I am a home owner. Or if I've been playing too many video games, I am a home pwner (your domination is my vacation). Because of this, I tend to get reams of junk mail offering me fantastic refinancing deals. Hooray!
Now, since you've likely deduced that I've a bit of a training in economics, it naturally follows that I have no idea what the yield curve looks like on any particular day. I am however unusually blessed with an eagle-eyed spouse who takes every opportunity to keep from forking over cash moneys to lenders. She loathes interest, whereas I'm stupid enough to think its social benefit is all unicorn glitter and ballerinas pirouetting in a, I don't know, a glade or something. I flatter myself to think I'm on the side of a larger truth, whereas she actually keeps our household ledger in the black. It should be immediately obvious to anyone that she far and away provides a much larger marginal benefit to our household, so it should come as no surprise that she tracked down a few of these offers and looked a little closer.
Surprise, surprise, the ones that sound too good to be true are precisely that. They're either 15 year mortgages (we're not even remotely able to handle that) or they're adjustable rate.
For those of you who've never had to wrangle with the niceties of home financing, an ARM works a little like this: you start out for a couple of years with a relatively low fixed (say, 3%) interest rate on your loan, and when this sweetheart period is up, you start paying interest a bit over the floating market rate. Here, look at this:
Source. How you'd calculate your floating rate is that you'd consult your crystal ball to see what this guy will look like each payment cycle down the life of your loan, find the time left on your mortgage on the abscissa, follow it up to the curve then head West young man to the rate on the ordinate. Since you're not the US Treasury, you pay some basis points above that (I'm not sufficiently familiar with the system to say exactly how much). If you're lucky enough, the yield curve will remain nice and low so that you don't get rear-ended by bigger and bigger interest components of your mortgage payment.
Which is what happened to folks in 2008.
Five years ago.
I'll not try to parse the substance of the response to the financial crisis. What I will do is ask why the Ban Barnstormers haven't so much as wiggled their wings at what seems to be an exploitative lending practice. Compared to, say, payday lending, the ARM seems a hell of a lot more deceptive.
Or does it? There's really no information asymmetry to speak of, right? Borrowers in effect become speculators, taking rather large uncovered positions over future market movements (think of the tremendous downside risk implicit here), but it's not like they're being tricked by lenders. In contrast, under a fixed rate mortgage, it is the lender (well, actually the taxpayer so long as we have Fannie and Freddy) who accepts the long-tail downside risk. But who should (normative claim alert!!!) accept the downside risk? It seems to me as if most folks hew to the opinion that it ought to be the big, faceless, indifferent corporations.
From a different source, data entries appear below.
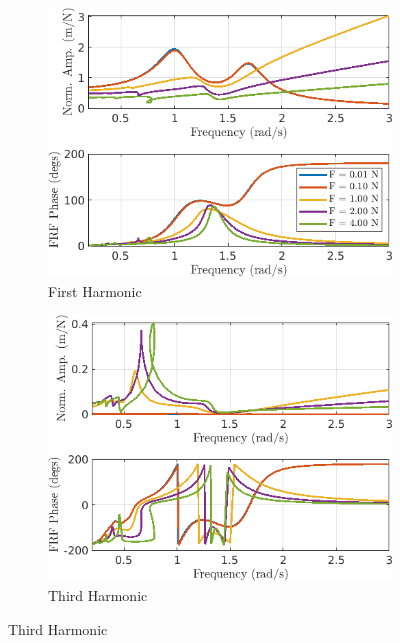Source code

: \documentclass[12pt]{article}
\begin{document}
\begin{figure}[!h]
  \centering
  \begin{subfigure}{0.5\textwidth}
    \includegraphics[width=\linewidth]{FIGS/B_FRESP_hi1_33}
    \caption{First Harmonic}
  \end{subfigure}%
  \begin{subfigure}{0.5\textwidth}
    \includegraphics[width=\linewidth]{FIGS/B_FRESP_hi3_33}
    \caption{Third Harmonic}
  \end{subfigure}


\end{figure}
\end{document}
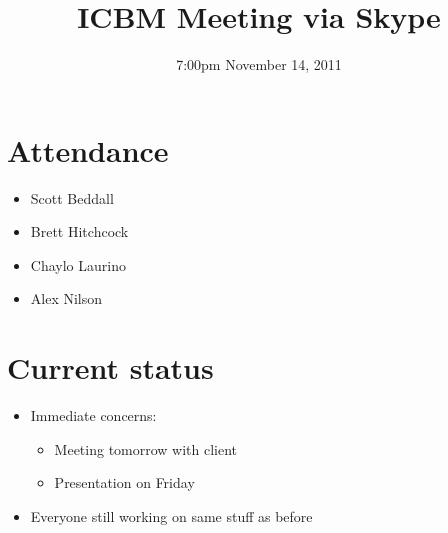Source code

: \documentclass{article}
\begin{document}
\title{ICBM Meeting via Skype}
\date{7:00pm November 14, 2011}
\maketitle

\section{Attendance}
\begin{itemize}
\item Scott Beddall
\item Brett Hitchcock
\item Chaylo Laurino
\item Alex Nilson
\end{itemize}

\section{Current status}
\begin{itemize}
\item Immediate concerns:
	\begin{itemize}
	\item Meeting tomorrow with client
	\item Presentation on Friday
	\end{itemize}
\item Everyone still working on same stuff as before
\end{itemize}
\end{document}
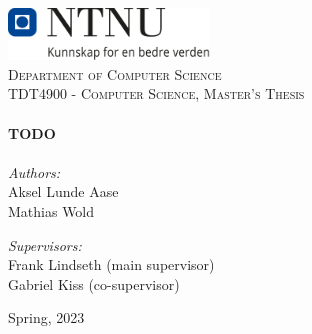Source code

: \begin{titlepage}
\vbox{ }

\vbox{ }

\begin{center}
\includegraphics[width=0.40\textwidth]{figures/NTNU_logo.png}\\[1cm]
\textsc{\LARGE Department of Computer Science}\\[1.5cm]
\textsc{\Large TDT4900 - Computer Science, Master's Thesis}\\[0.5cm]


\vbox{ }
\HRule \\[0.4cm]
{ \huge \bfseries TODO}\\[0.2cm]
\HRule \\[1.5cm]

\large
\emph{Authors:}\\
Aksel Lunde Aase \\
Mathias Wold

\vbox{ }

\vbox{ }

\emph{Supervisors:}\\
Frank Lindseth (main supervisor) \\
Gabriel Kiss (co-supervisor)


\vfill
{\large Spring, 2023}
\end{center}
\end{titlepage}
People get all bent askew over Glass-Steagall (really!), but not so much as a lifted eyebrow when there's this huge industry-wide practice that heaps systemic risks on the shoulders of ordinary citizens.
Don't get me wrong, I think that as long as folks actually understand what it is they're agreeing to (and they have a pretty strong incentive to learn about what it is they're agreeing to for the next thirty years!), any ex post regret is their own ever-loving fault. But I also think that this moral and economic calculus applies in equal measure to other lending markets that people have at various times lit the pitchforks and grabbed the torches over.
So how about it? Are the regrets felt by ARM holders of the right type to make this type of loan non-euvoluntary? What does that imply for the regulatory scheme? Do we have different caveat emptor goalposts here? What to do about it?